29 Jan 2019   |   News

UK businesses told to register with government for continued Horizon 2020 funding

Thousands of companies urged to input their details onto website to ensure grant money flows after potential ‘no-deal’ Brexit

Thousands of companies urged to input their details onto website to ensure grant money flows after potential ‘no-deal’ Brexit

UK businesses receiving EU research funding are being urged to register their details with the government so they can continue to receive funding if the UK leaves the EU with no deal.

The government on Monday warned that thousands of businesses still need to sign up for crucial updates on Horizon 2020 grant payments. Some 5,500 UK public and private organisations have registered already, but thousands more are estimated to have not signed up.

A website managed by the public funding agency UK Research and Innovation is collecting details for all current EU research projects involving UK-based participants.

The UK has the second highest number of project participations in the EU’s Horizon 2020 programme – over 10,200.

“I want to ensure researchers and innovators have the confidence to push on with their great work, which is why I urge businesses to register their details on this simple online portal for Horizon 2020 grants. It takes just 10 minutes per grant for the data to be inputted,” UK science minister Chris Skidmore said.
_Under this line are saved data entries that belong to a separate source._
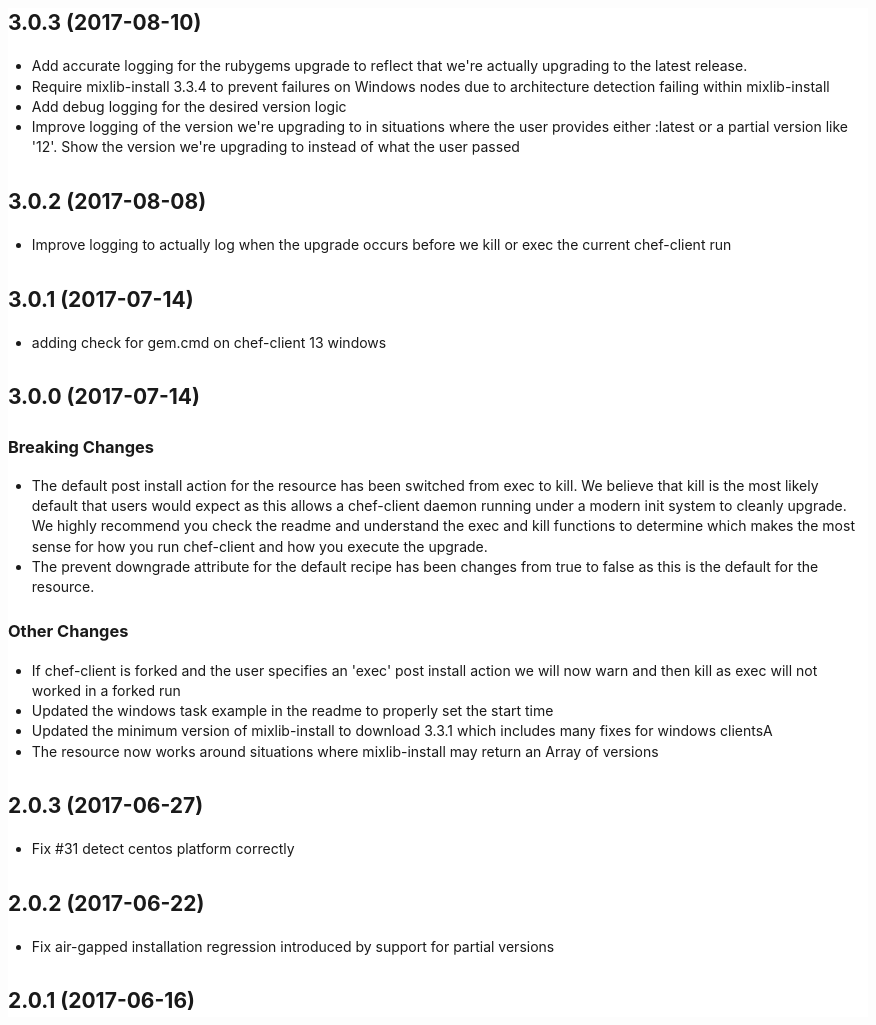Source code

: ## 3.0.3 (2017-08-10)

- Add accurate logging for the rubygems upgrade to reflect that we're actually upgrading to the latest release.
- Require mixlib-install 3.3.4 to prevent failures on Windows nodes due to architecture detection failing within mixlib-install
- Add debug logging for the desired version logic
- Improve logging of the version we're upgrading to in situations where the user provides either :latest or a partial version like '12'. Show the version we're upgrading to instead of what the user passed

## 3.0.2 (2017-08-08)

- Improve logging to actually log when the upgrade occurs before we kill or exec the current chef-client run

## 3.0.1 (2017-07-14)

- adding check for gem.cmd on chef-client 13 windows

## 3.0.0 (2017-07-14)

### Breaking Changes

- The default post install action for the resource has been switched from exec to kill. We believe that kill is the most likely default that users would expect as this allows a chef-client daemon running under a modern init system to cleanly upgrade. We highly recommend you check the readme and understand the exec and kill functions to determine which makes the most sense for how you run chef-client and how you execute the upgrade.
- The prevent downgrade attribute for the default recipe has been changes from true to false as this is the default for the resource.

### Other Changes

- If chef-client is forked and the user specifies an 'exec' post install action we will now warn and then kill as exec will not worked in a forked run
- Updated the windows task example in the readme to properly set the start time
- Updated the minimum version of mixlib-install to download 3.3.1 which includes many fixes for windows clientsA
- The resource now works around situations where mixlib-install may return an Array of versions

## 2.0.3 (2017-06-27)

- Fix #31 detect centos platform correctly

## 2.0.2 (2017-06-22)

- Fix air-gapped installation regression introduced by support for partial versions

## 2.0.1 (2017-06-16)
The online portal was launched in September 2018 after the government said if it cannot strike a deal with Brussels, it would underwrite Horizon 2020 funding for all existing and future successful UK bids. The guarantee covers the lifetime of projects, even if they last beyond 2020.

The UK would still be eligible to take part in Horizon 2020 after Brexit as a third country, but unless an agreement is secured, British scientists will become ineligible for European Research Council grants and some parts of the Marie Skłodowska-Curie Actions programme, which promotes researcher mobility.

As the UK prepares to leave the EU in less than 60 days, government officials say they have tried to get Brussels to engage on how a guarantee scheme would work in practice, but have found a closed door to formal negotiations.

It is unclear if Brussels is making any particular contingency plans for administering research contracts to British scientists in the event of a no-deal Brexit.